“In modernist art, obscurity can be a conscious strategy. It is one of the ways in which the artwork can avoid being consumed too easily. Poems need to thicken their textures and scramble their syntax if they are not to slip down too easily, which is the fate of the commodity. Everyday language is no longer a medium of truth. It has grown stale and threadbare, and only by wreaking violence on it can you force it to yield something of value. Literary modernism sends language on a spree, but that’s because it is so distrustful of it. Jameson has some comments here on Benjamin’s idea of an ur-language, an original speech in which things speak their own names. Then comes the Fall, in which the bond between word and thing is broken. Words become arbitrary signs of things, and language degenerates into a Babel of tongues.

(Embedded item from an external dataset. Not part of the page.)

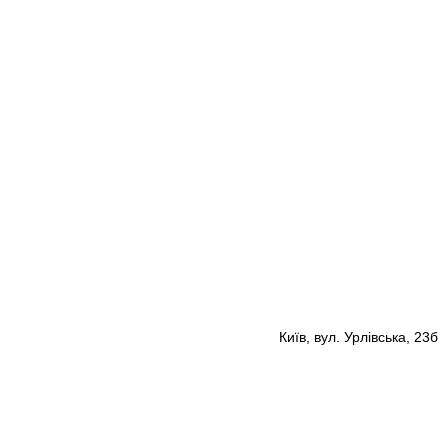
Київ, вул. Урлівська, 23б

If language is no longer to be trusted, you can turn instead to the image. Hence Benjamin’s passion for Surrealism, for which revelation lies in the clash between one image and another. You can take in an image at a glance, but not a narrative. Time is giving way to space, the sequential to the simultaneous. Modernism is among other things a crisis of narration, as the world ceases to be story-shaped. History is no longer informed by the plot once known as progress. Progress and continuity are fictions of the ruling class. They are also the delusions of those socialists who believed that capitalism was doomed to collapse, and that fascism was its death throes.”

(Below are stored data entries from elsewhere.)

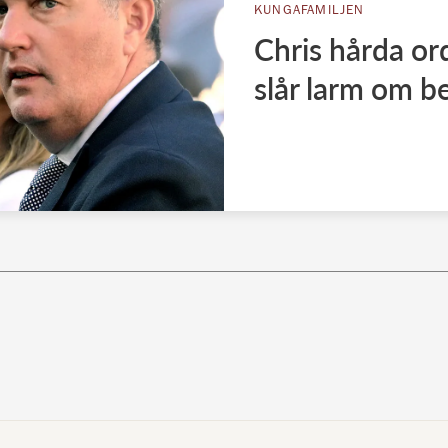
KUNGAFAMILJEN
Chris hårda o
slår larm om b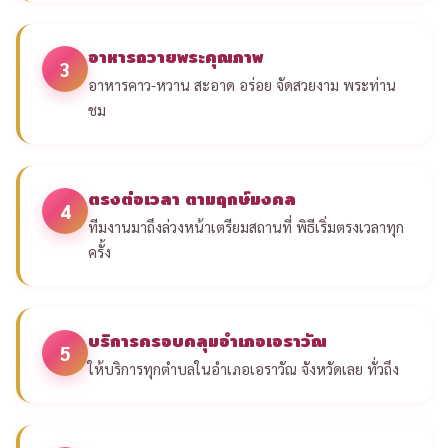
อาหารถวายพระคุณภาพ
3
อาหารคาว-หวาน สะอาด อร่อย จัดสวยงาม พระท่าน
ชม
ตรงต่อเวลา ตามฤกษ์มงคล
4
ทีมงานมาถึงล่วงหน้าเตรียมสถานที่ พิธีเริ่มตรงเวลาทุก
ครั้ง
บริการครอบคลุมอำเภอเอราวัณ
5
ให้บริการทุกตำบลในอำเภอเอราวัณ จังหวัดเลย ทั่วถึง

“Everyday language unfolds in a linear way, and the general view is that history does too. We think of the past as finished and the present as open-ended, but this is not Benjamin’s opinion. In his ‘Theses on the Philosophy of History’ it is the past that is incomplete, and the present that has a chance to bring it to fruition. What happens, happens, and does so irretrievably; but the meaning of such events is in the custodianship of the living, so that it is up to us to decide whether, say, a Neolithic child belonged to a species which ended up destroying itself. We can also ensure that those in the past who were defeated in their fight for justice and friendship did not die in vain – that in Benjamin’s phrase, the names of those anonymous men and women will be mentioned in dispatches on Judgment Day. The dead cannot literally be compensated for their suffering, but that suffering can be invested with new significance by our actions in the present. For the moment, then, the meaning of the past remains fluid, and our judgment on it must remain suspended.”

“Benjamin’s own dark political age is precisely such a moment of danger, one in which the continuity of history is violently ruptured; this opens up a space in which images of past struggles for emancipation can come flooding in. There is a trade-off between past and present: the present can rescue the past from oblivion, while the dead can be summoned to the aid of the living. Time can be looped on itself, as in Proust’s great narrative, to reveal a solidarity of the dispossessed across the centuries. It is the grandest narrative of all, though one that deflates the dream of inevitable progress for which most such tales are notorious. It is certain that the Messiah will come, but he will not arrive like the final note of a triumphal tune. On the contrary, he is the friend of all those who have been crushed and defeated in their day by such triumphalism, and his coming to power will be their victory too.

Memory, for Benjamin as for Freud, can be an emancipating force, since those who wish to move forward must do so by turning back. In the hands of this most idiosyncratic of Marxists, even nostalgia can become a revolutionary concept. It is tradition that is subversive, not the act of abolishing it. What inspires men and women to revolt, Benjamin remarks, isn’t dreams of liberated grandchildren but memories of oppressed ancestors. His Angel of History turns his back on the future, and hence on all false utopias, gazing with horror at the mounting pile of rubble that is the past. It is not because history is valueless that the angel wants to end it; it is because much of its value springs from exploitation, and the latter weighs more heavily than the former. Hence Benjamin’s much quoted comment that every document of civilisation is also a record of barbarism.”

“The angel can’t move because his wings have become entangled in a storm, and Jameson seems uncertain about what this storm represents. Benjamin actually tells us: it is the myth of perpetual progress. What stops the angel from waking the dead here and now, calling time on history and ushering in redemption, is the assurance that history needs no such transformation, since it will carry us into a glorious future through its own momentum. It is the colossal complacency known as historical determinism that betrays the need for change.

Baudelaire writes of the modern as fleeting and contingent on the one hand, and eternal and immovable on the other. Modernism is caught up in the random and provisional, but it is homesick for a time when (so the rumour goes) the absolute and infinite existed. There is an absence at the centre of the modernist work of art where you might just catch a glimpse of truth and reality, firm foundations and stable identities, everything the modern age has supposedly swept away. Postmodernism, by contrast, is too young and brash for such nostalgia. There is no haunting absence in the world. What you see is what you get. Truth and reality are convenient fictions, and identity is invented on the hoof. Modernism should abandon its metaphysical hankerings. As the postmodern philosopher Richard Rorty was fond of remarking: don’t scratch where it doesn’t itch.”